## Preprocessing ITSM Data
The purpose of this notebook is to prepare the data in a format suitable for machine learning. The dataset consists of a few numerical and many categorical attributes. The numerical attributes are discretized. The embedding for the categorical values is developed similar to developing embeddings for words in NLP (see https://pytorch.org/tutorials/beginner/nlp/word_embeddings_tutorial.html). Each categorical value is mapped to a unique integer. The encoded data that is presented to the embedding layer is a sequence of integers, with each integer corresponding to a word, This notebook performs this mapping. It also encodes unknown values to a 'UNKNOWN' category.

In [None]:
import pandas as pd
fp = "./data/incident_event_log.csv"
df = pd.read_csv(fp)
df['reassigned'] = df['reassigned'] = df['reassignment_count'].apply(lambda x: 0 if x == 0 else 1)

## Discretize the numerical attributes

In [None]:
numeric = ['sys_mod_count', 'reopen_count']
dfn = df[numeric]
dcols = []
for col in numeric:
    dlabel = 'D_' + col
    labels = [dlabel +'_' + str(c) for c in range(5)]
    dcols.append(dlabel)
    dfn[dlabel] = pd.qcut(dfn[col].rank(method='first'),5, labels = labels, duplicates = 'drop')
    

In [None]:
dfn.head()

## Isolate the attributes used for the analysis 
1. Remove the timestamp attributes
2. Remove the numeric attributes.
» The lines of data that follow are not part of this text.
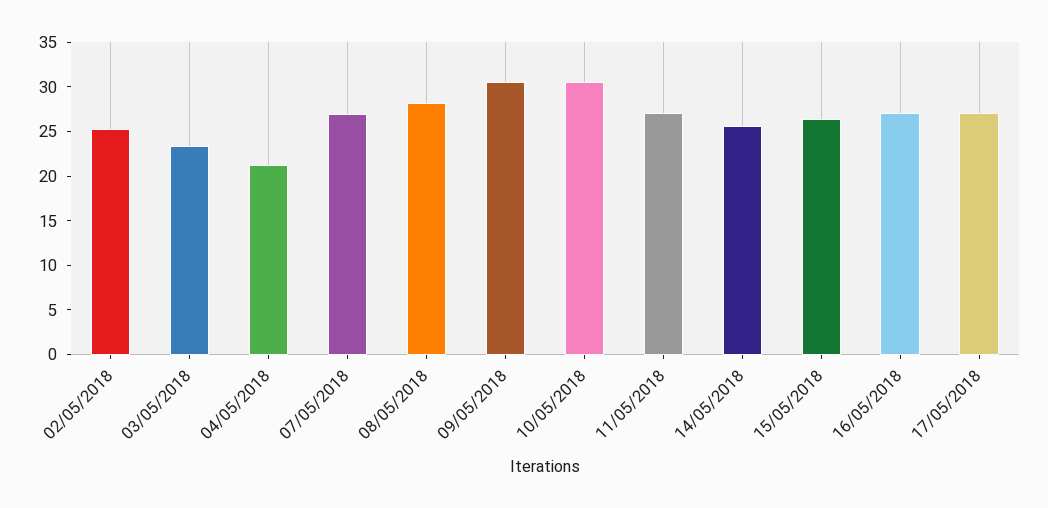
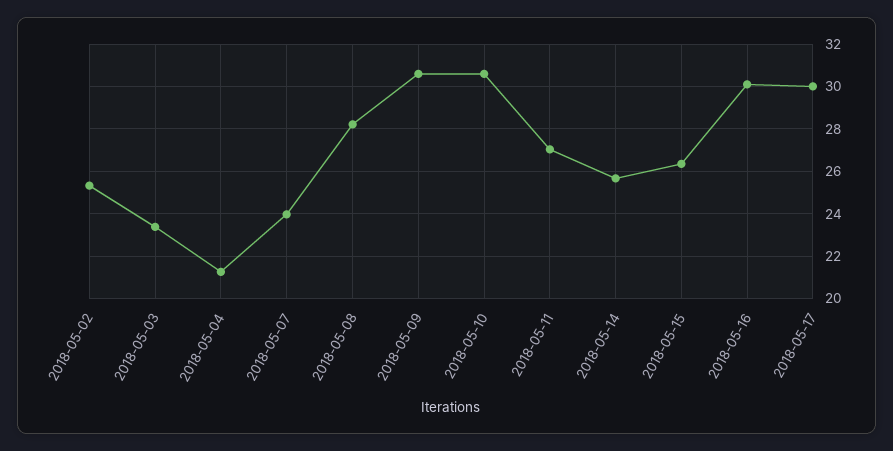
  {
    "02/05/2018": 25.5,
    "03/05/2018": 23.5,
    "04/05/2018": 21.5,
-   "07/05/2018": 27,
+   "07/05/2018": 24,
    "08/05/2018": 28,
    "09/05/2018": 30.5,
    "10/05/2018": 30.5,
    "11/05/2018": 27,
    "14/05/2018": 25.5,
    "15/05/2018": 26.5,
-   "16/05/2018": 27,
+   "16/05/2018": 30,
-   "17/05/2018": 27
+   "17/05/2018": 30
  }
The discretized version of these attributes is added subsequently

In [None]:
attributes = df.columns.tolist()
remove = [ 'made_sla', 'opened_at', 'resolved_at','sys_created_at', 'caller_id', 'closed_at',\
          'notify', 'sys_updated_by','sys_created_by', 'number', 'sys_updated_at', 'reassigned' ]
exclude = remove + numeric
keep = list(set(attributes) - set(exclude)) 
keep

In [None]:
df_cat_vars = df[keep]
df_cat_vars = df_cat_vars.replace(to_replace = '?', value = 'UNKNOWN')
df_cat_vars =  pd.concat([df_cat_vars, dfn[dcols]], axis = 1)
df['made_sla'] = df['made_sla'].map({True: 1, False: 0})

df = df.reset_index()

In [None]:
df['reassigned'].value_counts()

In [None]:
cols = df_cat_vars.columns.tolist()
vocab_size = 0
for c in cols:
    print("Num unique vals for category " + str(c) + " = " + str(df_cat_vars[c].nunique()))
    vocab_size += df_cat_vars[c].nunique()
print("Vocab size: %s" % vocab_size)

## Recode the categorical values to integers

In [None]:
UNKNOWN_VAL = 1
cat_cols = df_cat_vars.columns.tolist()
cat_int_map = {col: dict() for col in cat_cols}
int_index = 2
for c in cat_cols:
    unique_col_values = df_cat_vars[c].unique().tolist()
    col_int_map = cat_int_map[c]
    for uv in unique_col_values:
        if uv == 'UNKNOWN':
            col_int_map[uv] = UNKNOWN_VAL
        else:
            col_int_map[uv] = int_index
            int_index +=1
    df_cat_vars[c] = df_cat_vars[c].map(cat_int_map[c])    

In [None]:
combined_cat_int_map = dict()
for col in cat_int_map.keys():
    for cat_val, int_map in cat_int_map[col].items():
        combined_cat_int_map[cat_val] = int_map
    

## Write preprocessed raw data to disk

In [None]:
fp_cat_int_map = "./data/category_to_integer_map.csv"
df_map = pd.DataFrame(combined_cat_int_map, index = [0])
df_map = df_map.T
df_map = df_map.reset_index()
df_map.columns = ["cat_value", "assigned_integer"]
df_map.to_csv(fp_cat_int_map, index = False)

In [None]:
add_to_cat_vars = ['number','sys_updated_at', 'reassigned'] 
df = pd.concat([df[add_to_cat_vars], df_cat_vars], axis = 1)

In [None]:
df['sys_updated_at'] = pd.to_datetime(df['sys_updated_at']) 

In [None]:
df['sys_updated_at'].dtype

In [None]:
df = df.sort_values(by = ['number', 'sys_updated_at'])

In [None]:
fp = './data/pp_batch_incident_event_log.csv'
df.to_csv(fp, index = False)

In [None]:
df['reassigned'].value_counts()

In [None]:
int_index

## Generate data for learning
The data used for learning has the raw data summarized by incident, i.e. , the raw data for each incident is grouped and summarized. A sample of the data used for learning can be viewed.

In [None]:
dfgb = df.groupby(by = ['number'])
df_pp = df.loc[dfgb.sys_updated_at.idxmax()]
df_pp = df_pp.reset_index()
cols = df_pp.columns.tolist()
cols.remove('index')
df_pp = df_pp[cols]
fprp = "pp_recoded_incident_event_log.csv"
df_pp.to_csv(fprp, index = False)

In [None]:
df_pp['reassigned'].value_counts()

In [None]:
df_pp.head()

In [None]:
vocab_size